* ACTION ITEM *
Print exactly the lines below between the line holding "Hurmehissanikaanpa" and the line holding "Hurmehissansakokaan", inclusive, and nothing more.

──────────────────────────────

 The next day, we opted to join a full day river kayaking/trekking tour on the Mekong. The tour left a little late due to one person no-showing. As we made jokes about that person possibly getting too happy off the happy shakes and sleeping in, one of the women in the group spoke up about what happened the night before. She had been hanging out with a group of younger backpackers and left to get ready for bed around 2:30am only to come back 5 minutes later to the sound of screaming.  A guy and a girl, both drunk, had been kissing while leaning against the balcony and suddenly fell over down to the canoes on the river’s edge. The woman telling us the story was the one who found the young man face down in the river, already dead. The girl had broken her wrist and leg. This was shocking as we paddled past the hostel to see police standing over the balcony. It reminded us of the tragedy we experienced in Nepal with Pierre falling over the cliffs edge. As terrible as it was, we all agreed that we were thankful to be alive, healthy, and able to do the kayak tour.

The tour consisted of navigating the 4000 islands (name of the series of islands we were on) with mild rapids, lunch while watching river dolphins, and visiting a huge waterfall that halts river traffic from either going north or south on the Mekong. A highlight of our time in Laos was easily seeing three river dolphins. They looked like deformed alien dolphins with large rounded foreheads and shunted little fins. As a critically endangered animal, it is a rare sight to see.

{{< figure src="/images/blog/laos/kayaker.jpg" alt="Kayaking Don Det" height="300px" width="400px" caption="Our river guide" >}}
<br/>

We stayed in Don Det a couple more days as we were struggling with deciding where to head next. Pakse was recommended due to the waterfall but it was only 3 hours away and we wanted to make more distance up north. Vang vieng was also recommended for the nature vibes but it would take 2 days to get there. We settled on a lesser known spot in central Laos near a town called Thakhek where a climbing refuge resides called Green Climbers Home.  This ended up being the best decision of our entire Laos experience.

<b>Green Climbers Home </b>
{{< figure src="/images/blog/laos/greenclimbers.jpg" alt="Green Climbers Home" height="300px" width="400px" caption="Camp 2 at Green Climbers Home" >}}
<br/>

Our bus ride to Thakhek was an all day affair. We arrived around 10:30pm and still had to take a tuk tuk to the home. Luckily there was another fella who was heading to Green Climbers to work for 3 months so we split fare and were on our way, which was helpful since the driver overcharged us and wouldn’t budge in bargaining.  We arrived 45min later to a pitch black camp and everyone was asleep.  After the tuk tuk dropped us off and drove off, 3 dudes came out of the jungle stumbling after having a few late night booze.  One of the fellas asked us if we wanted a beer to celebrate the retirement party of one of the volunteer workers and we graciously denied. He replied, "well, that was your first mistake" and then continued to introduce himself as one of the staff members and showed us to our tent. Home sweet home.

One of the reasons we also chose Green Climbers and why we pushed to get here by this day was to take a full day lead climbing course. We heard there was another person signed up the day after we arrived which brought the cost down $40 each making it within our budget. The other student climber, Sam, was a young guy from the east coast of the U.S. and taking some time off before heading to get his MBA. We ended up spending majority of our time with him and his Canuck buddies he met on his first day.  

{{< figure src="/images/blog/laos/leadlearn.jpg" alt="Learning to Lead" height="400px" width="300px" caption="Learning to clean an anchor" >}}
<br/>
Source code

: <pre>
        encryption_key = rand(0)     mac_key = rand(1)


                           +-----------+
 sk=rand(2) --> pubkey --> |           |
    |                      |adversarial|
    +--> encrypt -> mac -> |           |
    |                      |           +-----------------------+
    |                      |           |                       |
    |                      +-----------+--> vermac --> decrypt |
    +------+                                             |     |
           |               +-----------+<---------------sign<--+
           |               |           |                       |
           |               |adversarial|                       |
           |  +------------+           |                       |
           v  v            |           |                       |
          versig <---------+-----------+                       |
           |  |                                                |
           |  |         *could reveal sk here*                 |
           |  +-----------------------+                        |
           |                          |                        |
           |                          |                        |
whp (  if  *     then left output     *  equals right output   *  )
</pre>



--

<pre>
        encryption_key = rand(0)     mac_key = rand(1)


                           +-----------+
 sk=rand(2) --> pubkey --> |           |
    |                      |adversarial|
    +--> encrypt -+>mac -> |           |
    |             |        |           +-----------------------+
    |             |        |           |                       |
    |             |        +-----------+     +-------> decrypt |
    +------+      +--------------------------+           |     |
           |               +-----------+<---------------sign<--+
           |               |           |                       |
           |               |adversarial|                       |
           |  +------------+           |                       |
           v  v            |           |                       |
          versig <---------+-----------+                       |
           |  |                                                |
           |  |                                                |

──────────────────────────────

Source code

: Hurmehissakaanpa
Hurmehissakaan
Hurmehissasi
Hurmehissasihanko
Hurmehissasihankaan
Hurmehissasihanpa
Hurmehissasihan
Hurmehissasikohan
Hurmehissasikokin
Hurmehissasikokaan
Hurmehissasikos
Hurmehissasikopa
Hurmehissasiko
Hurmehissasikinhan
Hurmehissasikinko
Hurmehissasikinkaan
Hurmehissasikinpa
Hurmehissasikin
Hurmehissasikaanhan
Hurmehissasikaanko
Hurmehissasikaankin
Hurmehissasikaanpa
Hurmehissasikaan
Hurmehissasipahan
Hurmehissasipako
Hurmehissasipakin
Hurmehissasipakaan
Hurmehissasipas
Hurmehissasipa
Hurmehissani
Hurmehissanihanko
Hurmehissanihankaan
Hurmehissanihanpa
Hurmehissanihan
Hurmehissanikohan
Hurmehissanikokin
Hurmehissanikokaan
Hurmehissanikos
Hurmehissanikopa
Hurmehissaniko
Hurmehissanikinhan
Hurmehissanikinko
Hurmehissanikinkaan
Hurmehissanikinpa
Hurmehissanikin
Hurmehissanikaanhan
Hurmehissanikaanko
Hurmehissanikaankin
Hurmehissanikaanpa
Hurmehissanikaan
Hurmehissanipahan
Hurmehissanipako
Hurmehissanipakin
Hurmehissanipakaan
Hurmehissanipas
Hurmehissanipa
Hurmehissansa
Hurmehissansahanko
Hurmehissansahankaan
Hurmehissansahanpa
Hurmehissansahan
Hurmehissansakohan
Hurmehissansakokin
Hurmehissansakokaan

──────────────────────────────

* EXERCISE RESPONSE *
Hurmehissanikaanpa
Hurmehissanikaan
Hurmehissanipahan
Hurmehissanipako
Hurmehissanipakin
Hurmehissanipakaan
Hurmehissanipas
Hurmehissanipa
Hurmehissansa
Hurmehissansahanko
Hurmehissansahankaan
Hurmehissansahanpa
Hurmehissansahan
Hurmehissansakohan
Hurmehissansakokin
Hurmehissansakokaan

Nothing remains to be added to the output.